Department of Homeland Security Issues Warning on Medical Device Threats

The U.S. Department of Homeland Security has issued a warning (UNCLASSIFIED/ FOR OFFICIAL USE ONLY) about the role of medical devices in compromising IT networks and patient data. 

In its alert "Attack Surface: Healthcare and Public Health Sector," DHS says medical devices that connect to IT networks may pose a threat to security.  Find the entire PDF here (download and read it).

Some Highlights:
According to Health and Human Services (HHS), a major concern to the Healthcare and Public Health (HPH) Sector is exploitation of potential vulnerabilities of medical devices on Medical IT networks (public, private and domestic)

The protection of networked MDs can best be implemented in a layered security approach using the suggested following best practices:

• Purchasing only those networkable medical devices which have well documented and fine-grained security features available, and which the Medical IT network engineers can configure safely on their networks.
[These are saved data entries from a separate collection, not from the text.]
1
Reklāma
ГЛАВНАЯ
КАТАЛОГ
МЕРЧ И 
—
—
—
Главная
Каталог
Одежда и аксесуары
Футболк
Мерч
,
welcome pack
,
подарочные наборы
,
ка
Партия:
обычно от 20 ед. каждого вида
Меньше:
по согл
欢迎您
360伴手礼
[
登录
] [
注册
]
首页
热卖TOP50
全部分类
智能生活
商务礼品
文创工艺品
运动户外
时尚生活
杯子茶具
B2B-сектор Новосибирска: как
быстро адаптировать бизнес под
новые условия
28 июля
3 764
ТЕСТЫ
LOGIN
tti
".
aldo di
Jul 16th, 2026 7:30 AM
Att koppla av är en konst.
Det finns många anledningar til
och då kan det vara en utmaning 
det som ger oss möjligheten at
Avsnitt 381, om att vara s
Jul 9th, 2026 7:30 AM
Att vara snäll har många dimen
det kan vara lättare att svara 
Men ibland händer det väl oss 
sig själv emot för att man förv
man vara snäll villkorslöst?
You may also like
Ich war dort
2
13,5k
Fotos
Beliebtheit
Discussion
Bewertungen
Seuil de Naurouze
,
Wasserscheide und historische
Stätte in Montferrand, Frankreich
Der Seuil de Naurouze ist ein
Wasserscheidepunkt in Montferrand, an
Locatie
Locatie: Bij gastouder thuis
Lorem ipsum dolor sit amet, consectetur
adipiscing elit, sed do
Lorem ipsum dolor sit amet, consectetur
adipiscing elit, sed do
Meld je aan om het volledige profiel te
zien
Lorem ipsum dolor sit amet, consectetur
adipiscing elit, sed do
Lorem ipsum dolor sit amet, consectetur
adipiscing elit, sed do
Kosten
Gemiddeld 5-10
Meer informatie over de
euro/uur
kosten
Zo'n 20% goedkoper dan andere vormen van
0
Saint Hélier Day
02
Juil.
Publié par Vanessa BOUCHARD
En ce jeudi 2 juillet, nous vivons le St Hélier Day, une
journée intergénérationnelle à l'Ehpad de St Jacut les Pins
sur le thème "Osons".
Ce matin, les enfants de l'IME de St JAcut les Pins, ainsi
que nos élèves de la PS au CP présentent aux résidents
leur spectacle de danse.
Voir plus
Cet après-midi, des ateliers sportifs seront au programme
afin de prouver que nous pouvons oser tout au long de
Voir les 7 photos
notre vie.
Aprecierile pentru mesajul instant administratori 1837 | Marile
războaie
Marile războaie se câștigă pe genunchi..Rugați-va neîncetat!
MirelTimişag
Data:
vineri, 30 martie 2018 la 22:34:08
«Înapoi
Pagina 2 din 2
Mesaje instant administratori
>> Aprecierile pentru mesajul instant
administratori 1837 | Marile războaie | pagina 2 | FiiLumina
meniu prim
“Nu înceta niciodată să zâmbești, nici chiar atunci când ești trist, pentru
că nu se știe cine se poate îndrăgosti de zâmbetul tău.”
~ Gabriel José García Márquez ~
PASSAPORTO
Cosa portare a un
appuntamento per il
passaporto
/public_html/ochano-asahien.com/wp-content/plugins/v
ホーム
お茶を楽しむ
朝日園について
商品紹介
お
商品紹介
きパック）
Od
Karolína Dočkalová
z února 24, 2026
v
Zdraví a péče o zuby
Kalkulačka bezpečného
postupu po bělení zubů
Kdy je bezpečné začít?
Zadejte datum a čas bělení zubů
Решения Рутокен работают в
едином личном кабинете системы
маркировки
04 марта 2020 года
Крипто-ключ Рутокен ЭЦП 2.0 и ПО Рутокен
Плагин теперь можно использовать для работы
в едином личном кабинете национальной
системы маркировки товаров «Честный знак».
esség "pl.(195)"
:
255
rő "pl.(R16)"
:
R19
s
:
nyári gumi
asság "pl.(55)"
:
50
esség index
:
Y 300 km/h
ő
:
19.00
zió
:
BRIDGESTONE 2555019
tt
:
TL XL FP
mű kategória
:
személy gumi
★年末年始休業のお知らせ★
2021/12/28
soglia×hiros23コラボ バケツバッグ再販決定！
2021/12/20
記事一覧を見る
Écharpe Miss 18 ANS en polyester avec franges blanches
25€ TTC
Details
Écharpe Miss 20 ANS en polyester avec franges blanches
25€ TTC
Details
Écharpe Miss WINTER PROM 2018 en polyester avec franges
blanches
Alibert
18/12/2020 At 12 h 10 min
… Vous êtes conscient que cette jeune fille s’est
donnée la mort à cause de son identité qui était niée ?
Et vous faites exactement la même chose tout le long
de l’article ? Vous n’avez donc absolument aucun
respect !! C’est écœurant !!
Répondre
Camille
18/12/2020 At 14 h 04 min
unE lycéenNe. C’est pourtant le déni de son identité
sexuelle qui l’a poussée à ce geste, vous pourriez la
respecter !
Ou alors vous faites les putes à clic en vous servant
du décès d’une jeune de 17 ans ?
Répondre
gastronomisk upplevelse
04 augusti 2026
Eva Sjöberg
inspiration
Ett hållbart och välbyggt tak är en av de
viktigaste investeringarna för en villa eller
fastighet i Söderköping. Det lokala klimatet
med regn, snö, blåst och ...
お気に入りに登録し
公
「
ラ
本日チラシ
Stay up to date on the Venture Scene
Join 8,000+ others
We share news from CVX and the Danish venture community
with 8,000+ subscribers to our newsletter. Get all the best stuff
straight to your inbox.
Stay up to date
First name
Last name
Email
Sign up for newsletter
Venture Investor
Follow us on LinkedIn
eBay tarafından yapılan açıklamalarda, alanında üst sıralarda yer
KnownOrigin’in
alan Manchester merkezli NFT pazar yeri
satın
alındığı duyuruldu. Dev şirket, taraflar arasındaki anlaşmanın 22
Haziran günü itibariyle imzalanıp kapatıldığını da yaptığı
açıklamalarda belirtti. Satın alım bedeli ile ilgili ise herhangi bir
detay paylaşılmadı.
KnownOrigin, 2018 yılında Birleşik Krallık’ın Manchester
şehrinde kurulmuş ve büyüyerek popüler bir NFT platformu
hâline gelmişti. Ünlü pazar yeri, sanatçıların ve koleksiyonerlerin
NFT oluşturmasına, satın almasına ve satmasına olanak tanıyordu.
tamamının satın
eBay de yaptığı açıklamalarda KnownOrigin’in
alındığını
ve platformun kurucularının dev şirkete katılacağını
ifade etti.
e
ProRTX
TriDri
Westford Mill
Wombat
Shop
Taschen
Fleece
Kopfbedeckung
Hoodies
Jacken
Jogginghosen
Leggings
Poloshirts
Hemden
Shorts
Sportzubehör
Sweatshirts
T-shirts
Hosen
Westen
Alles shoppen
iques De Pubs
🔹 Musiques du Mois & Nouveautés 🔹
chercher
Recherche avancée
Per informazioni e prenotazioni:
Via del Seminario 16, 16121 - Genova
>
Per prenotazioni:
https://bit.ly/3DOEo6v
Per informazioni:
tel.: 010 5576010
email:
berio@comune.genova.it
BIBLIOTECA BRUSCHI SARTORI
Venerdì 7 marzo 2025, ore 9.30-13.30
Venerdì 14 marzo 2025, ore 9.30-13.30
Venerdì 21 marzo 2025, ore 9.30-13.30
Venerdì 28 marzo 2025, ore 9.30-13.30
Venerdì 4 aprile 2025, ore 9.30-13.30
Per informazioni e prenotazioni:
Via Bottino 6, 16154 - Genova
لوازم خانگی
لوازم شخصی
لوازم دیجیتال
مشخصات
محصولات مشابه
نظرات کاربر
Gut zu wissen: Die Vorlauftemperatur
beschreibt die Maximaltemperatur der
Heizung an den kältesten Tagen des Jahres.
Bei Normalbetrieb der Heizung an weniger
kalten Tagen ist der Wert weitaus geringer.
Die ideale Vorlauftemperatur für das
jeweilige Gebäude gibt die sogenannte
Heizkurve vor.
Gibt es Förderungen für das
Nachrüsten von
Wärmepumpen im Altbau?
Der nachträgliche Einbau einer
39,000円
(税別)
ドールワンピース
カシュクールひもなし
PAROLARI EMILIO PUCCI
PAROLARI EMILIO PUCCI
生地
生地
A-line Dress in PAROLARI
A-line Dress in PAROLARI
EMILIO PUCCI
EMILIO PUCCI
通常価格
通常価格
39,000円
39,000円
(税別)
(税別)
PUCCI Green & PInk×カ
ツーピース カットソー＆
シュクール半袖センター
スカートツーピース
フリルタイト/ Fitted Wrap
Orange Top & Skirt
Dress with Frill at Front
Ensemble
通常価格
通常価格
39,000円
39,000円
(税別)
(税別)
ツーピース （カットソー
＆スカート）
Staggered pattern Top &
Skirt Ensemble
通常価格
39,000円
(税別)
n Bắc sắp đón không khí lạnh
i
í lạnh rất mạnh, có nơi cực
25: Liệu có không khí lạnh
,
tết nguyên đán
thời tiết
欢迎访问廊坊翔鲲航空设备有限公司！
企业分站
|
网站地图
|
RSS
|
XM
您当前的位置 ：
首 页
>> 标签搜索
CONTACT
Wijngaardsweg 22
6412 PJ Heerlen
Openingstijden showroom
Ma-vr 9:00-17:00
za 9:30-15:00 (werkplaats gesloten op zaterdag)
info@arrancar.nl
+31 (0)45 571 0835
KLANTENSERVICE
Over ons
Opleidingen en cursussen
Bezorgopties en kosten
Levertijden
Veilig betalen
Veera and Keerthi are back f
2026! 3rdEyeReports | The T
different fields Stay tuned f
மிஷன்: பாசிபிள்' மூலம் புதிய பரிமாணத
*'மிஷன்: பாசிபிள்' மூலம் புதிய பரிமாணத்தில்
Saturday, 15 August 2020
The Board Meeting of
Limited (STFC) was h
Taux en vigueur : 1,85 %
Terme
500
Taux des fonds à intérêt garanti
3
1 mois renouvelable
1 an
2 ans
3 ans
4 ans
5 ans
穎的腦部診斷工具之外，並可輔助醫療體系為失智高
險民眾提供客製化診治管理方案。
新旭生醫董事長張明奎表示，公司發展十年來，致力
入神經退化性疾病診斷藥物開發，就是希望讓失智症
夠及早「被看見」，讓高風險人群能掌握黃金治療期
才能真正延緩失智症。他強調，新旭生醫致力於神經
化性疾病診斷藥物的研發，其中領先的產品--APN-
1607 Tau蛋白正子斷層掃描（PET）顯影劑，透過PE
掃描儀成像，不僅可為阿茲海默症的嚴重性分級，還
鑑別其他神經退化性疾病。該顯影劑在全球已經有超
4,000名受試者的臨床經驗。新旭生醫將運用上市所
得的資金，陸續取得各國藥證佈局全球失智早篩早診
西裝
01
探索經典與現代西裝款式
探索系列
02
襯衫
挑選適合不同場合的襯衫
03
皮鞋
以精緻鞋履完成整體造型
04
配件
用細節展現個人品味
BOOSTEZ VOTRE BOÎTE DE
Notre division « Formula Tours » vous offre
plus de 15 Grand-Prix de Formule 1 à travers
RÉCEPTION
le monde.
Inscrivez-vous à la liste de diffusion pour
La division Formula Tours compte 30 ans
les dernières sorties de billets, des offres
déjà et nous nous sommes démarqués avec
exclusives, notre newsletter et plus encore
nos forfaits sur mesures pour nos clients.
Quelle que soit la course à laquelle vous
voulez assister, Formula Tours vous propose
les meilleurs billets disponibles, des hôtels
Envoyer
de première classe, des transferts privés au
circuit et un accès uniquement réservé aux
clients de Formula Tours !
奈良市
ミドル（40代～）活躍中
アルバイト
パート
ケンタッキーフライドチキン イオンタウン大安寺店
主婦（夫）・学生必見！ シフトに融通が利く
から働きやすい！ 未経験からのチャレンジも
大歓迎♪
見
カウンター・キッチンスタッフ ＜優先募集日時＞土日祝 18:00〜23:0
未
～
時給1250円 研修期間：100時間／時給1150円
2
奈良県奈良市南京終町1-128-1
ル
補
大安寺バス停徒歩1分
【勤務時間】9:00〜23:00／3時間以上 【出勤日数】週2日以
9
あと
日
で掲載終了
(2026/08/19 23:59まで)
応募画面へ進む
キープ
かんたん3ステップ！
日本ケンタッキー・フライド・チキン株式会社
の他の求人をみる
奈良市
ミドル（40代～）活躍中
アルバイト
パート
• Including in purchasing vehicles vendor support for ongoing firmware, patch, and antivirus updates where they are a suitable risk mitigation strategy.

• Operating well maintained external facing firewalls, network monitoring techniques, intrusion detection techniques, and internal network segmentation, containing the medical devices, to the extent practical.

Configuring access control lists (ACL) on these network segments so only positively authorized accounts can access them.

• (U) Establishing strict policies for the connection of any networked devices, particularly wireless devices, to Health Information Network (HIN) including; laptops, tablets, USB devices, PDAs, smartphones, etc. such that no access to networked resources is provided to unsecured and/or unrecognized devices.

• Establishing policies to maintain, review, and audit network configurations as routine activities when the Medical IT network is changed.

• Using the principle of least privilege to decide which accounts need access to specific medical device segments, rather than providing access to the whole network.

• (U) Implementing safe and effective, but legal patch and software upgrade policies for Medical IT networks which contain regulated medical devices.

• (U) Securing communications channels, particularly wireless ones, by the use of encryption and authentication at both ends of a communication channel.

• (U) Having and enforcing password policies to protect patient information.